X156: College and Life Long Learning

A semester-long, 2 cr. hr.,  graded course open to all students that emphasizes “self-directed learning” under the guidance of a personal “academic fitness trainer”

Knowing how to learn has become the foundational skill that supports success on all levels and in all situations.  Under the guidance of their own “academic fitness trainer”, the student learns how to direct their present learning experiences and achieve the outcomes they desire.

 

X156 helps to empower the student to take responsibility for the quality of their education by using critical thinking and self-awareness to—

  • Clarify personal values and attitudes toward learning
  • Understand their strengths and weaknesses as a college learner
  • Clarify,  set,  and achieve realistic goals
  • Maintain on-going self-reflection
  • Manage procrastination and distractions
  • Sustain motivation
  • Develop valuable academic habits
  • Practice effective learning strategies in real classroom settings
  • Learn to manage stress

The X156 student attends two hourly class meetings weekly:

l. A small group meeting where activities provide opportunities for the student to develop an emotional readiness to learn, and to engage in critical thinking exercises to share their perspectives with their peers.
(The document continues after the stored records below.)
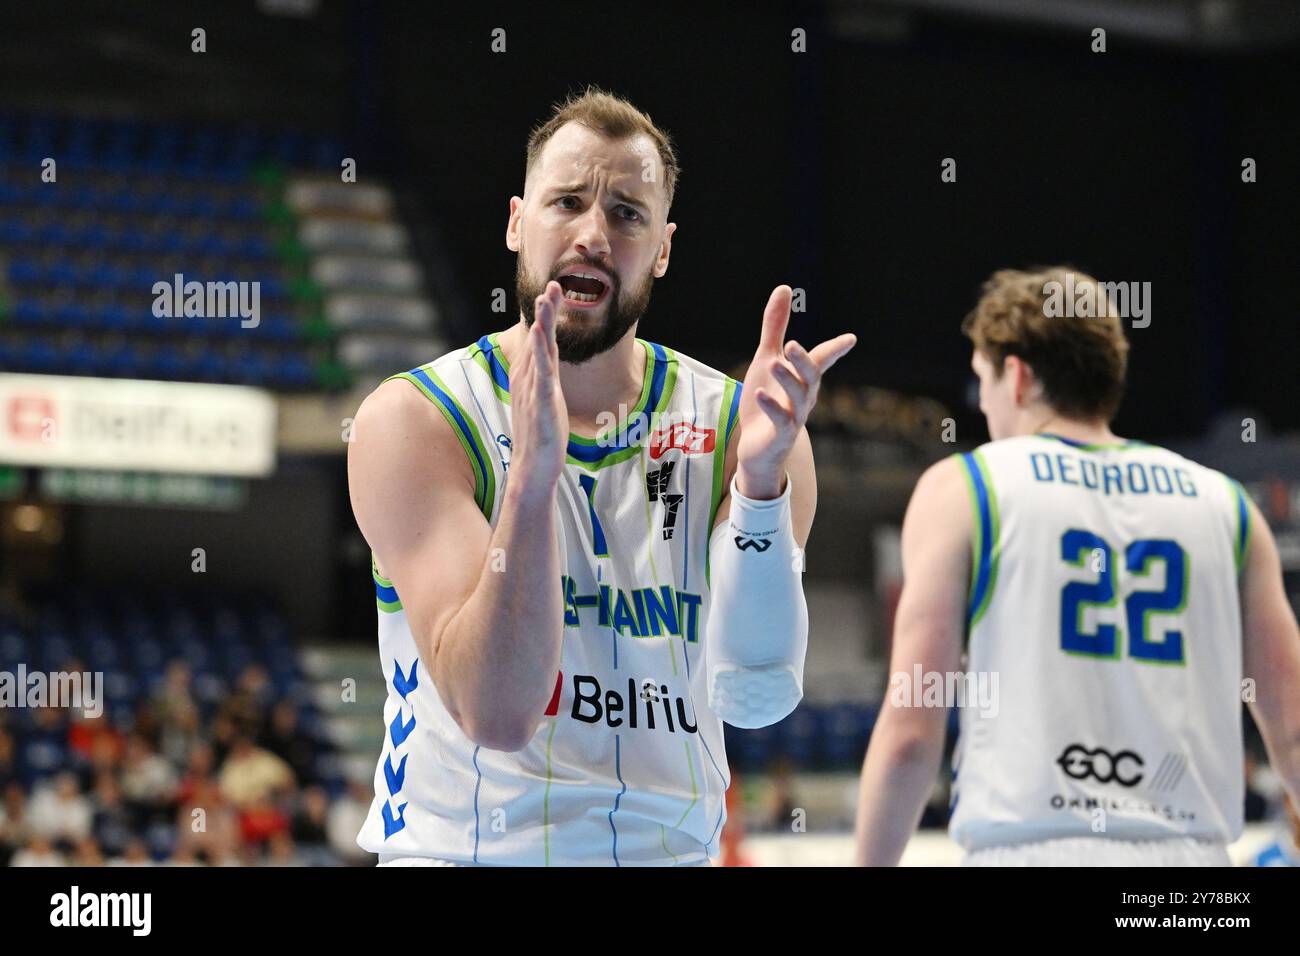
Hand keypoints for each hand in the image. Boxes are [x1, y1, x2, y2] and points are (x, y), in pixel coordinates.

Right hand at [508, 281, 567, 496]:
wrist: (533, 467)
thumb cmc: (540, 433)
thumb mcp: (543, 397)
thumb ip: (543, 375)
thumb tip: (546, 357)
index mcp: (530, 377)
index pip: (538, 339)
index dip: (545, 315)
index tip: (552, 290)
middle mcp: (528, 380)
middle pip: (537, 339)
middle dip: (544, 312)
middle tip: (551, 285)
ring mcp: (533, 391)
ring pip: (538, 353)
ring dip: (541, 326)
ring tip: (545, 301)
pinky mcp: (541, 406)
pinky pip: (541, 376)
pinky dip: (540, 356)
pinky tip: (539, 337)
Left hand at [735, 285, 855, 498]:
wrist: (757, 447)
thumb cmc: (766, 399)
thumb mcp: (766, 358)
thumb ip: (775, 326)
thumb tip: (784, 288)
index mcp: (804, 378)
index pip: (822, 360)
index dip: (835, 349)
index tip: (851, 339)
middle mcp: (804, 396)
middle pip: (810, 377)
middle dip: (804, 361)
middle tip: (792, 344)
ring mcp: (794, 416)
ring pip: (797, 398)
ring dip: (787, 380)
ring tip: (773, 363)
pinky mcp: (780, 434)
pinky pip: (780, 420)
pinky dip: (771, 407)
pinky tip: (759, 394)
2.  An individual meeting with their “academic fitness trainer” where the focus is helping the student to improve their ability to evaluate their individual academic situation and plan and execute appropriate academic actions that will lead to greater academic success.

Each “academic fitness trainer” is an IUB honor student who has achieved academic success and has been trained in the skills of prompting and listening so that they can encourage the X156 student to describe, explain, analyze, articulate, and prioritize—metacognitive processes crucial to self-direction and success.  The “academic fitness trainer” gives immediate, precise feedback as the student engages in some academic task applied to their target course (e.g. sets goals; creates a weekly time management schedule; plans a test preparation approach; condenses lecture notes; critically reads a textbook; deals with procrastination).